» **Information given**:
· · · ·
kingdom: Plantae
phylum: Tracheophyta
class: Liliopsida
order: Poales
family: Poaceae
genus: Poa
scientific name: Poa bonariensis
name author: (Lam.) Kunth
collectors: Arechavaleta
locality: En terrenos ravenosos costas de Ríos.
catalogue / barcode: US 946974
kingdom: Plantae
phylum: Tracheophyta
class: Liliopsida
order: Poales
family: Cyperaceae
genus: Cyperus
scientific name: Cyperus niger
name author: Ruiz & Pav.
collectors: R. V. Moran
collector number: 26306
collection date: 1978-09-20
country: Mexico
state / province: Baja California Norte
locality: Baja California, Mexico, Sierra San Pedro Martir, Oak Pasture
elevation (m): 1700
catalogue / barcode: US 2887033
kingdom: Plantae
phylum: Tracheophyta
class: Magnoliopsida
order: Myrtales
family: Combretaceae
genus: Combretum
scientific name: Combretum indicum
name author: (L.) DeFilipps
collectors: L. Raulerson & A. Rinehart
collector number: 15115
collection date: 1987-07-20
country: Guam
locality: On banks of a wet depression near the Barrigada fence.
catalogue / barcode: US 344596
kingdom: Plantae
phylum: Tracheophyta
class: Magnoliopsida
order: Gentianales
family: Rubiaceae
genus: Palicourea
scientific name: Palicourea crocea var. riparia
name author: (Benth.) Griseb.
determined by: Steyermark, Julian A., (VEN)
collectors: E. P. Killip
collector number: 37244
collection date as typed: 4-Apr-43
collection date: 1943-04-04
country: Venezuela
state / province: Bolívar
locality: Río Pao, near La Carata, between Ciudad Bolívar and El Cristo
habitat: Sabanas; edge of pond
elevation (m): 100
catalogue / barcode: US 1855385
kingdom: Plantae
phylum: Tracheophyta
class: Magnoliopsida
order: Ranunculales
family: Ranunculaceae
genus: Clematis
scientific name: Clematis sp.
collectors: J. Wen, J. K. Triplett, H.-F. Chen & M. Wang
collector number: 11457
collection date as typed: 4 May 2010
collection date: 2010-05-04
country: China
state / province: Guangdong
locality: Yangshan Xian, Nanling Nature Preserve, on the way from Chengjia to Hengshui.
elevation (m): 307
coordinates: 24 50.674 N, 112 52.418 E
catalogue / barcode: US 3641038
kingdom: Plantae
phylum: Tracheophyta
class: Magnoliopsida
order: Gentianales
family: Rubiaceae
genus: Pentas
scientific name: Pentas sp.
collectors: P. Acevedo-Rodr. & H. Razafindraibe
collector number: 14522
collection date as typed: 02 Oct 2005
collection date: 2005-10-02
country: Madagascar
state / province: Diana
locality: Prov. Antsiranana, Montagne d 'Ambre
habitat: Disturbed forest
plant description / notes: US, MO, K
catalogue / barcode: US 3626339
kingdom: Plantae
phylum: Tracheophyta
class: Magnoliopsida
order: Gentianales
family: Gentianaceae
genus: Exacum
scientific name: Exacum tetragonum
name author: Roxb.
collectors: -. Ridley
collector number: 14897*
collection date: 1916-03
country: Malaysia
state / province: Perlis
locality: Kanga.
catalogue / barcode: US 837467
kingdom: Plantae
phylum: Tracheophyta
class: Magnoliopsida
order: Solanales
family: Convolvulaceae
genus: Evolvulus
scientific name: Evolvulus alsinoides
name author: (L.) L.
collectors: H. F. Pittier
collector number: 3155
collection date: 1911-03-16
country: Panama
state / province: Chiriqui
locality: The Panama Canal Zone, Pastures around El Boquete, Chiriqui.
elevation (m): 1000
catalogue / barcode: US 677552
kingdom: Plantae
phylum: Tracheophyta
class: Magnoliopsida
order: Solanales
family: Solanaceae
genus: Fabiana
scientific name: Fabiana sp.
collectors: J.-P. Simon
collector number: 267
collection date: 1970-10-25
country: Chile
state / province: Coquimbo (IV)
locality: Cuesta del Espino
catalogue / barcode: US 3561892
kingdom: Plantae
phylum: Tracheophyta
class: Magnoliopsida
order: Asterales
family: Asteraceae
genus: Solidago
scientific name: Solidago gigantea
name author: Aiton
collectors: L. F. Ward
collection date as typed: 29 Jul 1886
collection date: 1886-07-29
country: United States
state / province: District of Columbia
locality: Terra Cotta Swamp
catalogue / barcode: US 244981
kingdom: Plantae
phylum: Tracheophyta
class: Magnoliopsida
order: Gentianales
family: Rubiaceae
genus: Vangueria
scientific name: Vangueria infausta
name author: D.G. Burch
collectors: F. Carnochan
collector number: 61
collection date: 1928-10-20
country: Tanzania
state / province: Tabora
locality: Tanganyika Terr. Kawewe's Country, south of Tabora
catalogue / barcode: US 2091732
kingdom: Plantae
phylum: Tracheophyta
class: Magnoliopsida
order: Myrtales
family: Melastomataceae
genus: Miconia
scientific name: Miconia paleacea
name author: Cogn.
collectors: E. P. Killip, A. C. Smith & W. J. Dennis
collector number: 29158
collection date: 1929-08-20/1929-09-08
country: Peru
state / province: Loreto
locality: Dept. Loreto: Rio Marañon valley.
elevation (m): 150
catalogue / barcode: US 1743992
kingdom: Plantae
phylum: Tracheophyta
· · · ·
» **Your task**: Rewrite the records above as a Markdown table with the columns Row and Text. Put each non-blank line in its own row and number the rows in order.

» **Problem solution**:
| Row | Text |
|---|---|
| 1 | kingdom: Plantae |
| 2 | phylum: Tracheophyta |
| 3 | class: Liliopsida |
| 4 | order: Poales |
| 5 | family: Poaceae |
| 6 | genus: Poa |
| 7 | scientific name: Poa bonariensis |
| 8 | name author: (Lam.) Kunth |
| 9 | collectors: Arechavaleta |
| 10 | locality: En terrenos ravenosos costas de Ríos. |
| 11 | catalogue / barcode: US 946974 |
| 12 | kingdom: Plantae |
| 13 | phylum: Tracheophyta |
| 14 | class: Liliopsida |
| 15 | order: Poales |
| 16 | family: Cyperaceae |
| 17 | genus: Cyperus |
| 18 | scientific name: Cyperus niger |
| 19 | name author: Ruiz & Pav. |
| 20 | collectors: R. V. Moran |
| 21 | collector number: 26306 |
| 22 | collection date: 1978-09-20 |
| 23 | country: Mexico |
| 24 | state / province: Baja California Norte |
| 25 | locality: Baja California, Mexico, Sierra San Pedro Martir, Oak Pasture |
| 26 | elevation (m): 1700 |
| 27 | catalogue / barcode: US 2887033 |
| 28 | kingdom: Plantae |
| 29 | phylum: Tracheophyta |
| 30 | class: Magnoliopsida |
| 31 | order: Myrtales |
| 32 | family: Combretaceae |
| 33 | genus: Combretum |
| 34 | scientific name: Combretum indicum |
| 35 | name author: (L.) DeFilipps |
| 36 | collectors: L. Raulerson & A. Rinehart |
| 37 | collector number: 15115 |
| 38 | collection date: 1987-07-20 |
| 39 | country: Guam |
| 40 | locality: On banks of a wet depression near the Barrigada fence. |
| 41 | catalogue / barcode: US 344596 |
| 42 | kingdom: Plantae |
| 43 | phylum: Tracheophyta |
| 44 | class: Magnoliopsida |
| 45 | order: Gentianales |
| 46 | family: Rubiaceae |
| 47 | genus: Palicourea |
| 48 | scientific name: Palicourea crocea var. riparia |
| 49 | name author: (Benth.) Griseb. |
| 50 | determined by: Steyermark, Julian A., (VEN) |
| 51 | collectors: E. P. Killip |
| 52 | collector number: 37244 |
| 53 | collection date as typed: 4-Apr-43 |
| 54 | collection date: 1943-04-04 |
| 55 | country: Venezuela |
| 56 | state / province: Bolívar |
| 57 | locality: Río Pao, near La Carata, between Ciudad Bolívar and El Cristo |
| 58 | habitat: Sabanas; edge of pond |
| 59 | elevation (m): 100 |
| 60 | catalogue / barcode: US 1855385 |
| 61 | kingdom: Plantae |
| 62 | phylum: Tracheophyta |
| 63 | class: Magnoliopsida |
| 64 | order: Ranunculales |
| 65 | family: Ranunculaceae |
| 66 | genus: Clematis |
| 67 | scientific name: Clematis sp. |
| 68 | collectors: J. Wen, J. K. Triplett, H.-F. Chen & M. Wang |
| 69 | collector number: 11457 |
| 70 | collection date as typed: 4 May 2010 |
| 71 | collection date: 2010-05-04 |
| 72 | country: China |
| 73 | state / province: Guangdong |
| 74 | locality: Yangshan Xian, Nanling Nature Preserve, on the way from Chengjia to Hengshui. |
| 75 | elevation (m): 307 |
| 76 | coordinates: 24 50.674 N, 112 52.418 E |
| 77 | catalogue / barcode: US 3641038 |
| 78 | kingdom: Plantae |
| 79 | phylum: Tracheophyta |
| 80 | class: Magnoliopsida |
| 81 | order: Gentianales |
| 82 | family: Rubiaceae |
| 83 | genus: Pentas |
| 84 | scientific name: Pentas sp. |
| 85 | collectors: P. Acevedo-Rodr. & H. Razafindraibe |
| 86 | collector number: 14522 |
| 87 | collection date as typed: 02 Oct 2005 |
| 88 | collection date: 2005-10-02 |
| 89 | country: Madagascar |
| 90 | state / province: Diana |
| 91 | locality: Prov. Antsiranana, Montagne d 'Ambre |
| 92 | habitat: Disturbed forest |
| 93 | plant description / notes: US, MO, K |
| 94 | catalogue / barcode: US 3626339 |
| 95 | kingdom: Plantae |
| 96 | phylum: Tracheophyta |
| 97 | class: Magnoliopsida |
| 98 | order: Gentianales |
| 99 | family: Gentianaceae |
| 100 | genus: Exacum |
| 101 | scientific name: Exacum tetragonum |
| 102 | name author: Roxb. |
| 103 | collectors: -. Ridley |
| 104 | collector number: 14897* |
| 105 | collection date: 1916-03 |
| 106 | country: Malaysia |
| 107 | state / province: Perlis |
| 108 | locality: Kanga. |
| 109 | catalogue / barcode: US 837467 |
| 110 | kingdom: Plantae |
| 111 | phylum: Tracheophyta |
| 112 | class: Magnoliopsida |
| 113 | order: Solanales |
| 114 | family: Convolvulaceae |
| 115 | genus: Evolvulus |
| 116 | scientific name: Evolvulus alsinoides |
| 117 | name author: (L.) L. |
| 118 | collectors: H. F. Pittier |
| 119 | collector number: 3155 |
| 120 | collection date: 1911-03-16 |
| 121 | country: Panama |
| 122 | state / province: Chiriqui |
| 123 | locality: The Panama Canal Zone, Pastures around El Boquete, Chiriqui. |
| 124 | elevation (m): 1000 |
| 125 | catalogue / barcode: US 677552 |
| 126 | kingdom: Plantae |
| 127 | phylum: Tracheophyta |
| 128 | class: Magnoliopsida |
| 129 | order: Solanales |
| 130 | family: Solanaceae |
| 131 | genus: Fabiana |
| 132 | scientific name: Fabiana sp. |
| 133 | collectors: J.-P. Simon |
| 134 | collector number: 267 |
| 135 | collection date: 1970-10-25 |
| 136 | country: Chile |
| 137 | state / province: Coquimbo (IV) |
| 138 | locality: Cuesta del Espino |
| 139 | catalogue / barcode: US 3561892 |
| 140 | kingdom: Plantae |
| 141 | phylum: Tracheophyta |
| 142 | class: Magnoliopsida |
| 143 | order: Asterales |
| 144 | family: Asteraceae |
| 145 | genus: Solidago |
| 146 | scientific name: Solidago gigantea |
| 147 | name author: Aiton |
| 148 | collectors: L. F. Ward |
| 149 | collection date as typed: 29 Jul 1886 |
| 150 | collection date: 1886-07-29 |
| 151 | country: United States |
| 152 | state / province: District of Columbia |
| 153 | locality: Terra Cotta Swamp |
| 154 | catalogue / barcode: US 244981 |
| 155 | kingdom: Plantae |
| 156 | phylum: Tracheophyta |
| 157 | class: Magnoliopsida |
| 158 | order: Gentianales |
| 159 | family: Rubiaceae |
| 160 | genus: Vangueria |
| 161 | scientific name: Vangueria infausta |
| 162 | name author: D.G. Burch |
| 163 | collectors: F. Carnochan |
| 164 | collector number: 61 |
| 165 | collection date: 1928-10-20 |
| 166 | country: Tanzania |
| 167 | state / province: Tabora |
| 168 | locality: Tanganyika Terr. Kawewe's Country, south of Tabora |
| 169 | catalogue / barcode: US 2091732 |
| 170 | kingdom: Plantae |
| 171 | phylum: Tracheophyta |
| 172 | class: Magnoliopsida |
| 173 | order: Myrtales |
| 174 | family: Melastomataceae |
| 175 | genus: Miconia |
| 176 | scientific name: Miconia paleacea |
| 177 | name author: Cogn. |
| 178 | collectors: E. P. Killip, A. C. Smith & W. J. Dennis |
| 179 | collector number: 29158 |
| 180 | collection date: 1929-08-20/1929-09-08 |
| 181 | country: Peru |
| 182 | state / province: Loreto |
| 183 | locality: Dept. Loreto: Rio Marañon valley. |
| 184 | elevation (m): 150 |
| 185 | catalogue / barcode: US 1743992 |
| 186 | kingdom: Plantae |
| 187 | phylum: Tracheophyta |